On 2/14/2019 5:14 AM, Duy Nguyen wrote:
> On Thu, Feb 14, 2019 at 5:02 PM Ævar Arnfjörð Bjarmason
> <avarab@gmail.com> wrote:
>>> Take a look at stat data, st_dev, st_uid, st_gid and st_mode are the
>>> same most of the time. ctime should often be the same (or differs just
>>> slightly). And sometimes mtime is the same as well. st_ino is also
>>> always zero on Windows. We're storing a lot of duplicate values.
>>>
>>> Index v5 handles this
>>
>> This looks really promising.
> 
> I was going to reply to Junio. But it turns out I underestimated
> "varint" encoding overhead and it increases read time too much. I
> might get back and try some optimization when I'm bored, but until
> then this is yet another failed experiment.
> 
>>> As a result of this, v5 reduces file size from 30% (git.git) to
>>> 36% (webkit.git) compared to v4. Comparing to v2, webkit.git index file
>>> size is reduced by 63%! A 8.4MB index file is _almost_ acceptable.
>>>

Just for kicks, I tried this out on a couple of repos I have handy.

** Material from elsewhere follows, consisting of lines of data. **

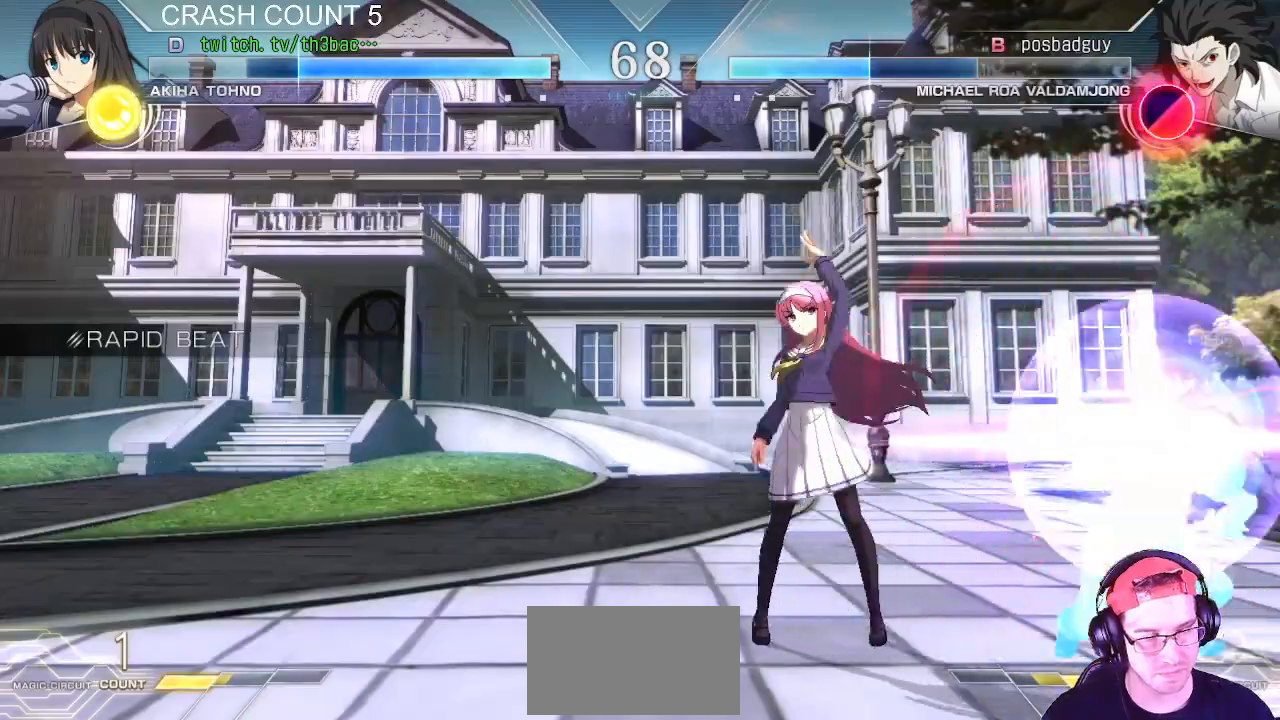
{"dt_ms": 500, "buttons": [], "left_stick": "left", "events": [[433, "left_stick", "left"]]}
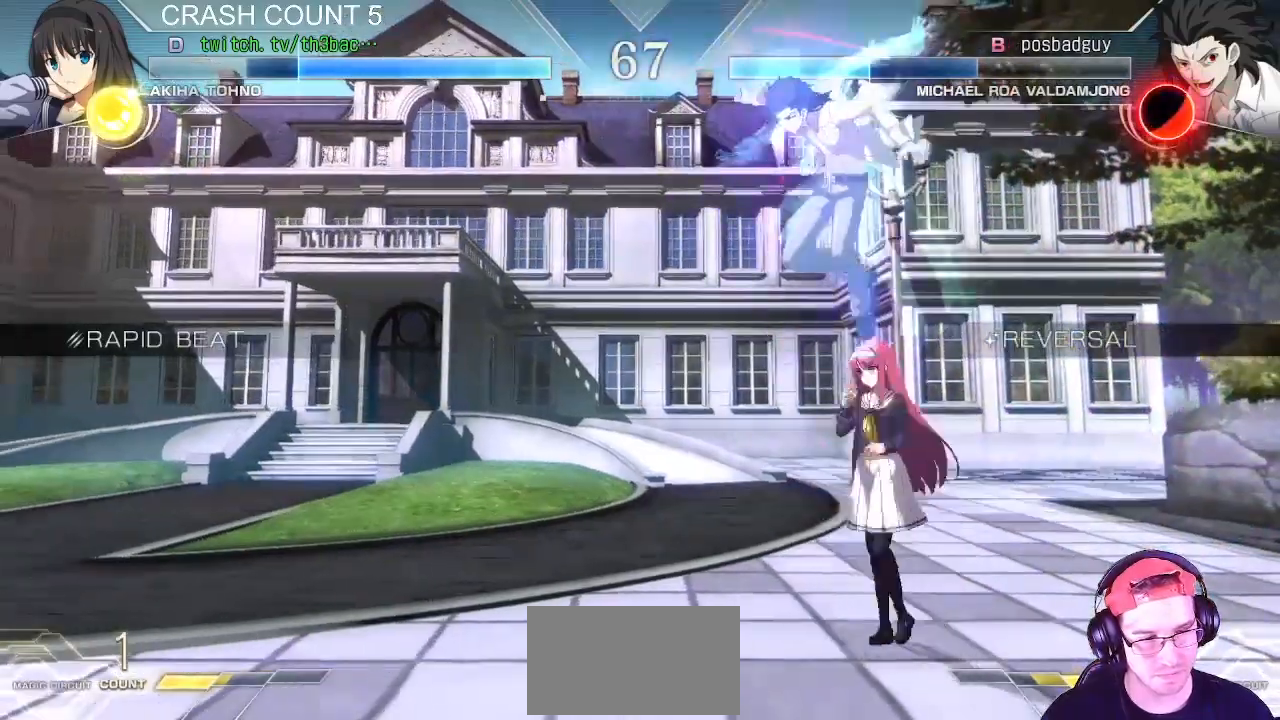
{"dt_ms": 500, "buttons": [], "left_stick": "center", "events": [[117, "CIRCLE", "down"], [200, "CIRCLE", "up"], [200, "left_stick", "center"], [283, "CIRCLE", "down"], [350, "CIRCLE", "up"]]}
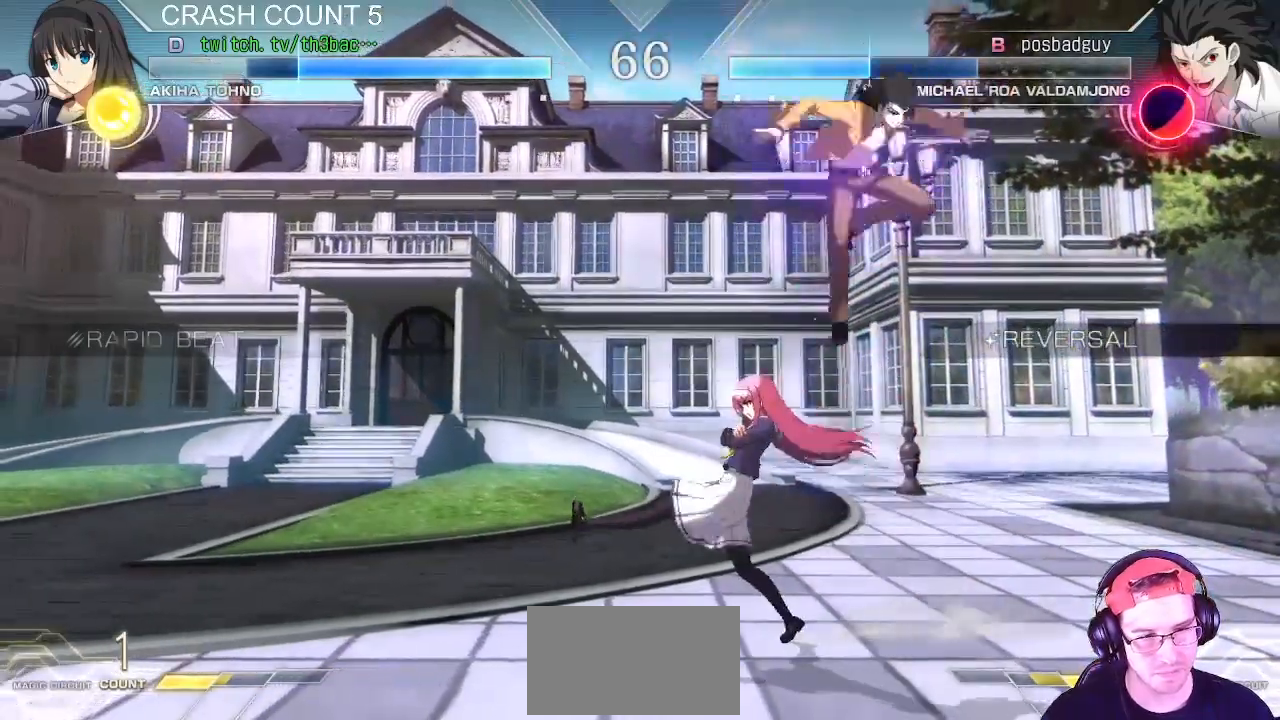
{"dt_ms": 500, "buttons": [], "left_stick": "down-left"}
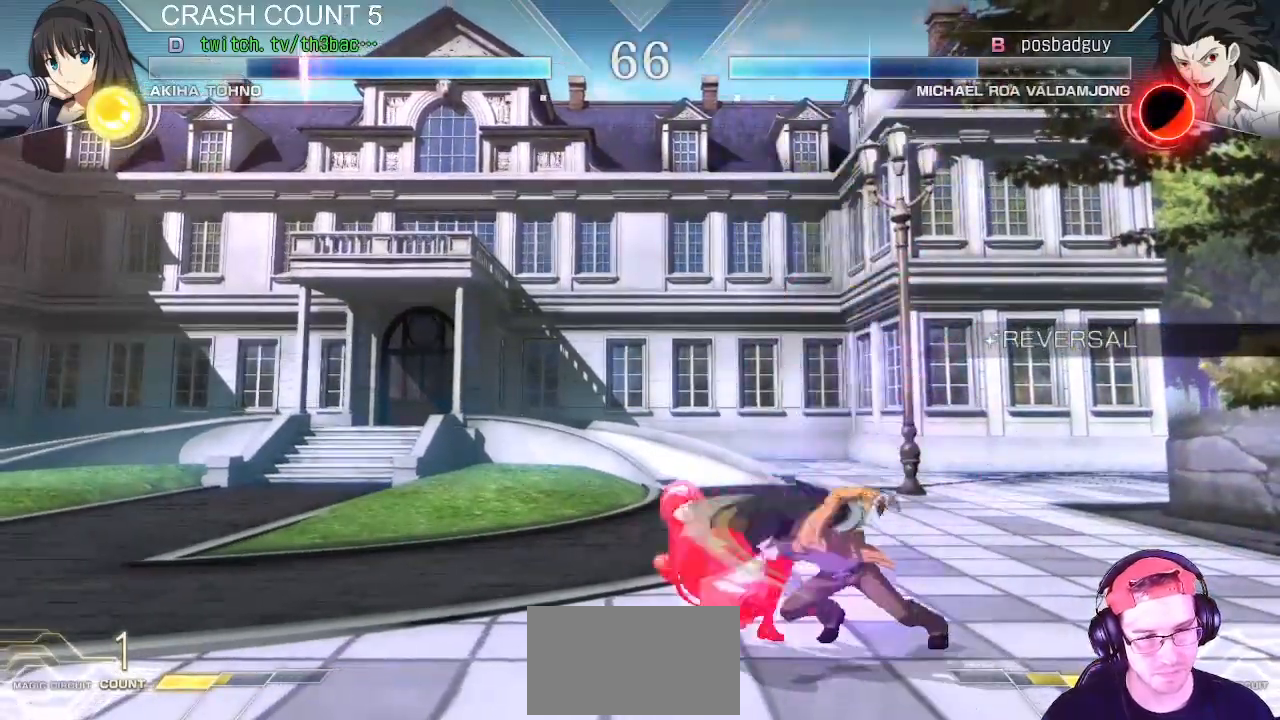
{"dt_ms": 500, "buttons": [], "left_stick": "down-left", "events": [[100, "SQUARE", "down"], [150, "SQUARE", "up"]]}
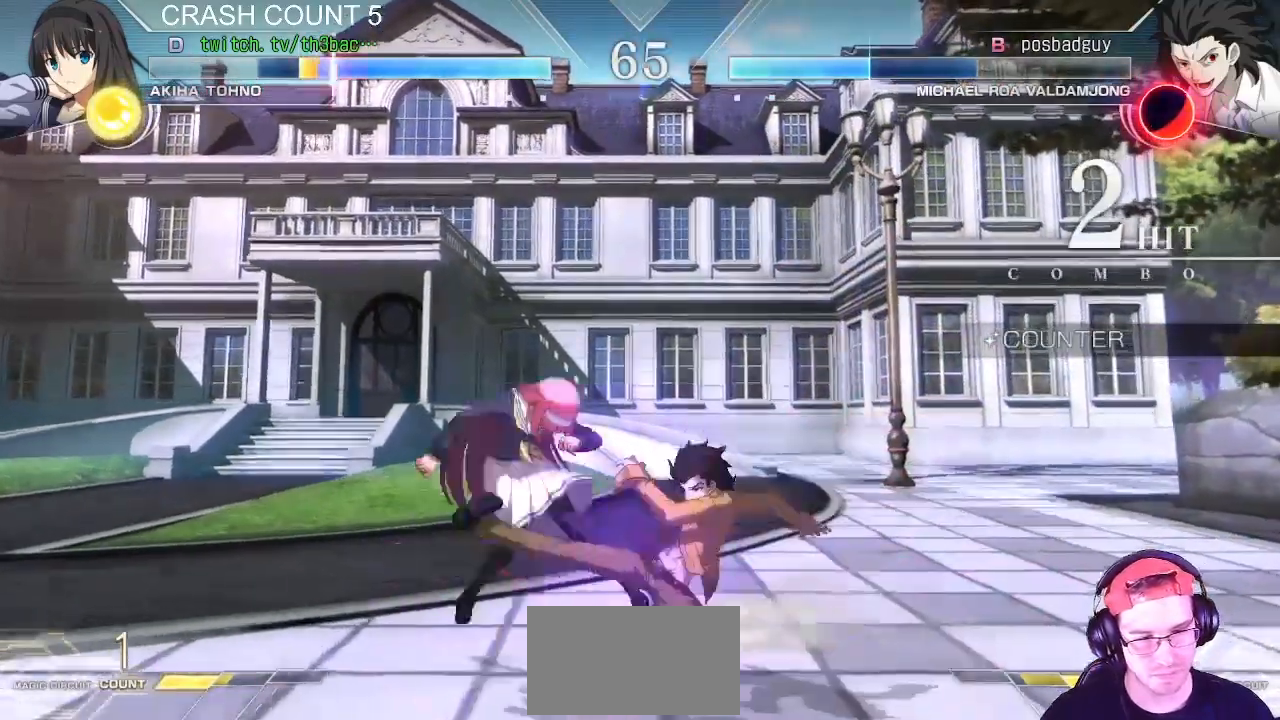
{"dt_ms": 500, "buttons": [], "left_stick": "down-left", "events": []}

files	version	index size	%savings
200k	2	25,033,758	0.00%
	3	25,033,758	0.00%
	4	15,269,923	39.00%
	5	9,759,844	61.01%
			
3m	2	446,123,848	0.00%
	3	446,123,848	0.00%
	4	249,631,640	44.04%
	5	82,147,981	81.59%

The 81% savings is very impressive.  I didn't measure performance but 
not writing out an extra 167MB to disk has to help.

I'm definitely also interested in your 'sparse index' format ideas as in 
our 3M repos, there are typically only a few thousand that don't have 
the skip-worktree bit set.  I'm not sure if that is the same 'sparse' 
you had in mind but it would sure be nice!


I've also contemplated multi-threading the index write code path.  My 
thought was in the primary thread to allocate a buffer and when it is 
full have a background thread compute the SHA and write it to disk while 
the primary thread fills the next buffer.

I'm not sure how much it will buy us as I don't know the relative cost 
of computing the SHA/writing to disk vs filling the buffer.  I've 
suspected the filling the buffer thread would end up blocked on the 
background thread most of the time which is why I haven't tried it yet.

>>> Of course we trade off storage with cpu. We now need to spend more
>>> cycles writing or even reading (but still plenty fast compared to
>>> zlib). For reading, I'm counting on multi thread to hide away all this
>>> even if it becomes significant.
>>
>> This would be a bigger change, but have we/you ever done a POC
>> experiment to see how much of this time is eaten up by zlib that
>> wouldn't be eaten up with some of the newer "fast but good enough"
>> compression algorithms, e.g. Snappy and Zstandard?
> 
> I'm quite sure I tried zlib at some point, the only lasting impression
> I have is "not good enough". Other algorithms might improve a bit,
> perhaps on the uncompress/read side, but I find it unlikely we could
> reasonably compress like a hundred megabytes in a few dozen
> milliseconds (a quick google says Snappy compresses 250MB/s, so about
> 400ms per 100MB, too long). Splitting the files and compressing in
> parallel might help. But I will probably focus on "sparse index"
> approach before going that direction.
>